→ Exercise directions: Begin at the line containing "website; functional cookies, which" and copy each line exactly through the end of the records, leaving out what comes before.

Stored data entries
******

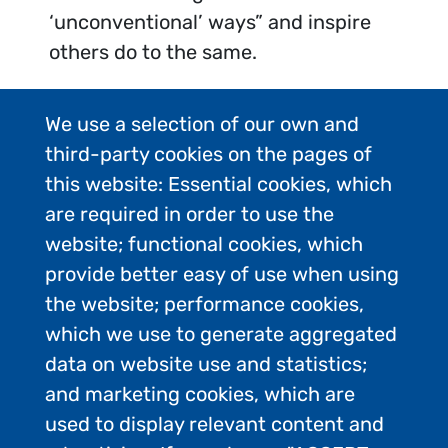
‘unconventional’ ways” and inspire
others do to the same.
We use a selection of our own and
third-party cookies on the pages of
this website: Essential cookies, which
are required in order to use the
website; functional cookies, which
provide better easy of use when using
the website; performance cookies,
which we use to generate aggregated
data on website use and statistics;
and marketing cookies, which are
used to display relevant content and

******

→ Task result:
website; functional cookies, which
provide better easy of use when using
the website; performance cookies,
which we use to generate aggregated
data on website use and statistics;
and marketing cookies, which are
used to display relevant content and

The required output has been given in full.